SANTIAGO /AFP -Un juez chileno que investiga el asesinato de un coronel y su relación con el contrabando de armas a Croacia durante la dictadura de Augusto Pinochet, confirmó este martes la existencia de un informe que involucra al ex dictador y su hijo menor en tráfico de cocaína.
El documento que le remitió el general retirado Manuel Contreras, fundador de la policía secreta de Pinochet (1973-1990), contiene una "referencia a la fabricación y venta de drogas", dijo el juez Claudio Pavez.
Contreras, que cumple una condena a 15 años de prisión por violaciones a los derechos humanos, envió su informe al juez el pasado 23 de junio y en él afirmó que Pinochet, su hijo Marco Antonio y el empresario de origen sirio Edgardo Bathich montaron en dependencias del Ejército una red de fabricación y venta de cocaína.
De acuerdo con su versión, la droga era enviada a Estados Unidos y Europa y en su elaboración participó el químico Eugenio Berríos, que huyó a Uruguay en octubre de 1991 y cuyo cadáver con impactos de bala apareció cuatro años después en una playa cercana a Montevideo.
Los dividendos de esas operaciones serían el origen de la cuantiosa fortuna que Pinochet y su familia mantuvieron oculta en el Riggs Bank de Washington y bancos de otros países, con depósitos estimados en 27 millones de dólares, según Contreras.
Por este caso, Pinochet, que gobernó Chile entre 1973 y 1990, enfrenta un proceso desde el pasado 23 de noviembre, cuando permaneció bajo arresto domiciliario durante seis semanas.
El coronel Gerardo Huber, cuyo asesinato en enero de 1992 investiga el juez Pavez, tenía conocimiento del contrabando de armas que el Ejército, bajo el mando de Pinochet, envió a Croacia a fines de 1991 pese al embargo impuesto por las Naciones Unidas, según Contreras.
El documento de Contreras también asegura que el agente Berríos continúa vivo y no fue asesinado en Uruguay como lo indican las investigaciones en ambos países.
"Esa información la voy a hacer llegar al señor ministro (juez) que conoce de la causa de Berríos", dijo Pavez.

__________

Ejercicios por resolver –
**A)** En la noticia sobre el informe de Contreras, ¿en qué fecha envió Contreras su informe al juez?
**B)** Resume en dos oraciones la noticia sobre el informe de Contreras.
**C)** Por favor, continúa la noticia sobre el informe de Contreras a partir de su última oración.
El material no hace falta para resolver lo que aquí se pide.

[Datos de seguimiento de correspondencia de puntos]
__________

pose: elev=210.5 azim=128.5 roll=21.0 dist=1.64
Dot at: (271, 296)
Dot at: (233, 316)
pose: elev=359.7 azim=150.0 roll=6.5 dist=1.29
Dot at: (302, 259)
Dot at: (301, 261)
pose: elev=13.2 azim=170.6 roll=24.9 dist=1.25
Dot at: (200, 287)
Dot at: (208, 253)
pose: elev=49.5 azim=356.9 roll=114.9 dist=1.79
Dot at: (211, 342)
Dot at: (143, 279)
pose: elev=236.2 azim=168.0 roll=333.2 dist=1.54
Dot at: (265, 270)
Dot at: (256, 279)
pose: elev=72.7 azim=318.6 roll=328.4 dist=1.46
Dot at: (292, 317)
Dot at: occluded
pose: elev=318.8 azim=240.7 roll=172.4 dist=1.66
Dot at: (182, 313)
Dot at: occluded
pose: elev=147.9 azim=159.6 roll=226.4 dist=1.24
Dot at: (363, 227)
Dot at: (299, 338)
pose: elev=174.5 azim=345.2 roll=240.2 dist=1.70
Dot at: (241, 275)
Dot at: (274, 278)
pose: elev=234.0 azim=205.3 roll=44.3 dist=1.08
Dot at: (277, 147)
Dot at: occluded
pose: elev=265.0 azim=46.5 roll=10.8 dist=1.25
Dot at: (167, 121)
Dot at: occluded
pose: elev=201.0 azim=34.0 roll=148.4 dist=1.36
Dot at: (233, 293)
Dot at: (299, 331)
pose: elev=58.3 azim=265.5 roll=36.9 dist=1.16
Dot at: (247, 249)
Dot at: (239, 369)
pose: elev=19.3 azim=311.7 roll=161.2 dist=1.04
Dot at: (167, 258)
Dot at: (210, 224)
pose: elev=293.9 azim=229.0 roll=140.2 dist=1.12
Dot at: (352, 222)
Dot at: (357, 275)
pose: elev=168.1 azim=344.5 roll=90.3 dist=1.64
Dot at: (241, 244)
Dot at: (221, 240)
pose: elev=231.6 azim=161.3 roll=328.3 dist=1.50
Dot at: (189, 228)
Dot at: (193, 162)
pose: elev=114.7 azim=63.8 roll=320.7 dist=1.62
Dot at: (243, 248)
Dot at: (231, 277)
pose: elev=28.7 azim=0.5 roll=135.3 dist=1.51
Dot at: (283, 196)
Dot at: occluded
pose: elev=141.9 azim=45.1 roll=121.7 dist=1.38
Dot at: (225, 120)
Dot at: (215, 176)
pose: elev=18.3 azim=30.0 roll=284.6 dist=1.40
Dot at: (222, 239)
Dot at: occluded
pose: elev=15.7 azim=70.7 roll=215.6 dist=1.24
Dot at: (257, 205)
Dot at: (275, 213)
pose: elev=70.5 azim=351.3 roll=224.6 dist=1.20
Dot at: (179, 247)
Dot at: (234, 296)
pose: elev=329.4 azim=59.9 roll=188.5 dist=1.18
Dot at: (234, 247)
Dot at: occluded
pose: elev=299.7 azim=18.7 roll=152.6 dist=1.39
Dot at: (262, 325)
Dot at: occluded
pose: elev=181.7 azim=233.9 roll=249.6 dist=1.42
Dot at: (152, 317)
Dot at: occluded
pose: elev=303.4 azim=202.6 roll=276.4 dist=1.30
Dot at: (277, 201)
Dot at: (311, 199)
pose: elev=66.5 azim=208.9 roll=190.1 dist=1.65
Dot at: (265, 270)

__________

Respuestas por número –
**A)** El 23 de junio.

**B)** El juez chileno Claudio Pavez confirmó la existencia de un informe del general retirado Manuel Contreras que involucra a Pinochet y a su hijo menor en tráfico de cocaína. Según Contreras, la droga se fabricaba en dependencias del Ejército con la participación del químico Eugenio Berríos, las ganancias explicarían la fortuna oculta de la familia en el Riggs Bank y otros bancos, y Berríos sigue vivo.

**C)**
Berríos era agente de la DINA (Dirección de Inteligencia Nacional), el cuerpo represivo que creó Contreras. Las pruebas forenses al cadáver que apareció en la playa uruguaya determinaron que fue asesinado en 1993, dos años después de huir de Chile bajo custodia de militares para no declarar en un proceso por violaciones a los derechos humanos.
"Esta declaración del general Contreras a todas luces no parece creíble", dijo este martes el abogado Hernán Calderón, representante de la esposa de Berríos, Gladys Schmeisser.
"Mi clienta está absolutamente convencida del fallecimiento de su cónyuge", agregó Calderón, al descartar una presunta suplantación del cadáver que apareció en la playa de Uruguay.
Además de seis militares chilenos sometidos a juicio por este asesinato, Uruguay extraditó a Santiago en abril pasado al coronel retirado Tomás Casella, el coronel Wellington Sarli y el capitán Eduardo Radaelli, quienes permanecen detenidos desde hace casi tres meses por su vinculación con el crimen.
Entre los chilenos inculpados figura el general Hernán Ramírez Rurange, que en sus declaraciones ante el juez Alejandro Madrid, a cargo de este proceso, aseguró a fines de abril que la orden para sacar de Chile a Berríos fue impartida por el ex dictador Pinochet (1973-1990), indicaron fuentes vinculadas al proceso.
Tras conocer el documento de Contreras que lo vinculó con tráfico de cocaína, Marco Antonio Pinochet Hiriart --el menor de los cinco hijos del ex dictador-- presentó una querella judicial contra el ex colaborador de su padre.
"Toda mi familia está afectada por todas estas injurias y calumnias", dijo Pinochet Hiriart, tras entregar su denuncia en un tribunal civil de Santiago.